■ Task brief: Copy out each line of the listing below that contains the word "Backend".

++++

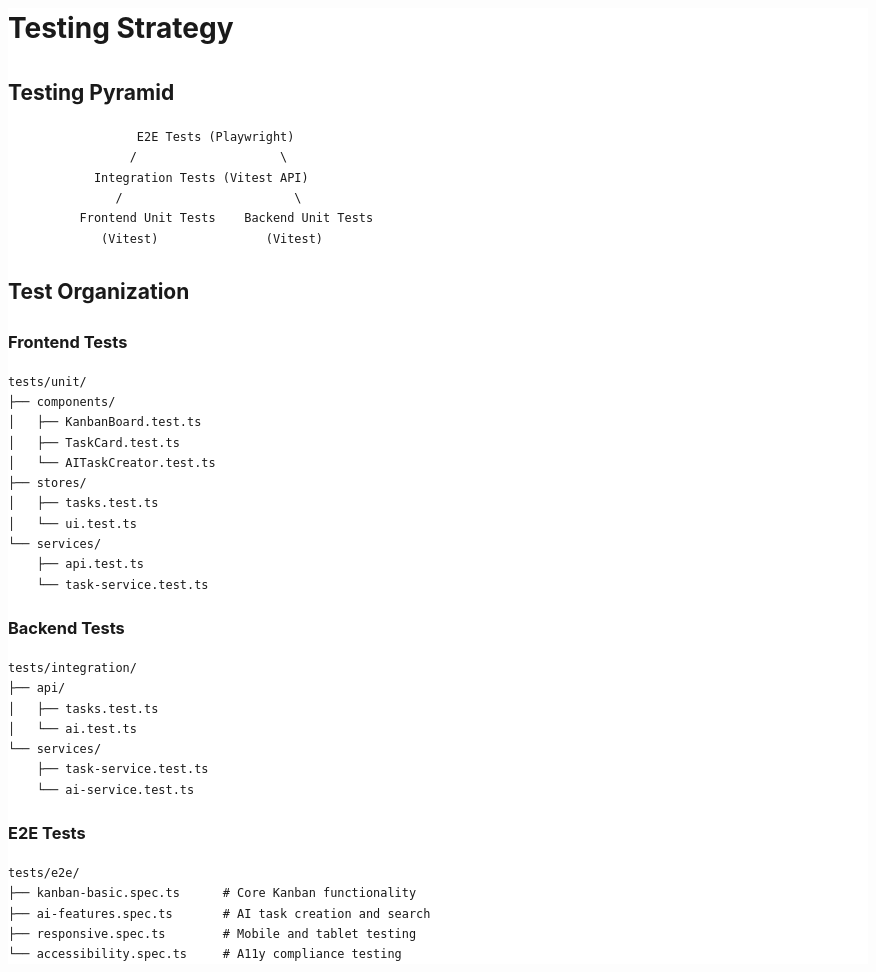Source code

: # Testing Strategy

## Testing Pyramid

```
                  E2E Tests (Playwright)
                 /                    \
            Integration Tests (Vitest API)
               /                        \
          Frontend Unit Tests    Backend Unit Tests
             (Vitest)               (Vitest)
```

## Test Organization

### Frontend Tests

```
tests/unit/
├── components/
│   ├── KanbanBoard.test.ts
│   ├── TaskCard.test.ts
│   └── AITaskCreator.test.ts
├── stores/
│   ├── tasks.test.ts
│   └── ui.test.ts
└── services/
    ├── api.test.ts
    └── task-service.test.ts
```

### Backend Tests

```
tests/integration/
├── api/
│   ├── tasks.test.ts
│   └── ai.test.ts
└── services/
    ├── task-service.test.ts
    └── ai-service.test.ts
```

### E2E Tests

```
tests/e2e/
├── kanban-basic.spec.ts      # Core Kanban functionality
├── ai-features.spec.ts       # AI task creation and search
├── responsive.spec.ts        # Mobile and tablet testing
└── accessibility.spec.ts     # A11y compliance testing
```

++++

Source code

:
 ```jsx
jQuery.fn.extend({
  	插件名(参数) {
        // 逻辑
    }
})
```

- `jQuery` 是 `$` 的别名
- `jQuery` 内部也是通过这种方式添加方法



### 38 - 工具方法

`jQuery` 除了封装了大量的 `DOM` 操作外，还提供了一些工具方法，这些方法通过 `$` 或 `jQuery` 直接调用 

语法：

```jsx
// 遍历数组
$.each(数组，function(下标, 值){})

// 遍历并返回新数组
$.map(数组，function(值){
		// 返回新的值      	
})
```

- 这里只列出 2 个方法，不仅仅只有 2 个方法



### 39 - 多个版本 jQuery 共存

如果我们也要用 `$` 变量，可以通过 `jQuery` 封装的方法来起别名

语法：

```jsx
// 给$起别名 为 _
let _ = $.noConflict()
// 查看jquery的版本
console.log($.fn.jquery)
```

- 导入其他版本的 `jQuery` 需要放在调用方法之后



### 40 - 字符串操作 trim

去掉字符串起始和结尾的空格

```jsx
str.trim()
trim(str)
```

++++

■ Written response:
          Frontend Unit Tests    Backend Unit Tests
### Backend Tests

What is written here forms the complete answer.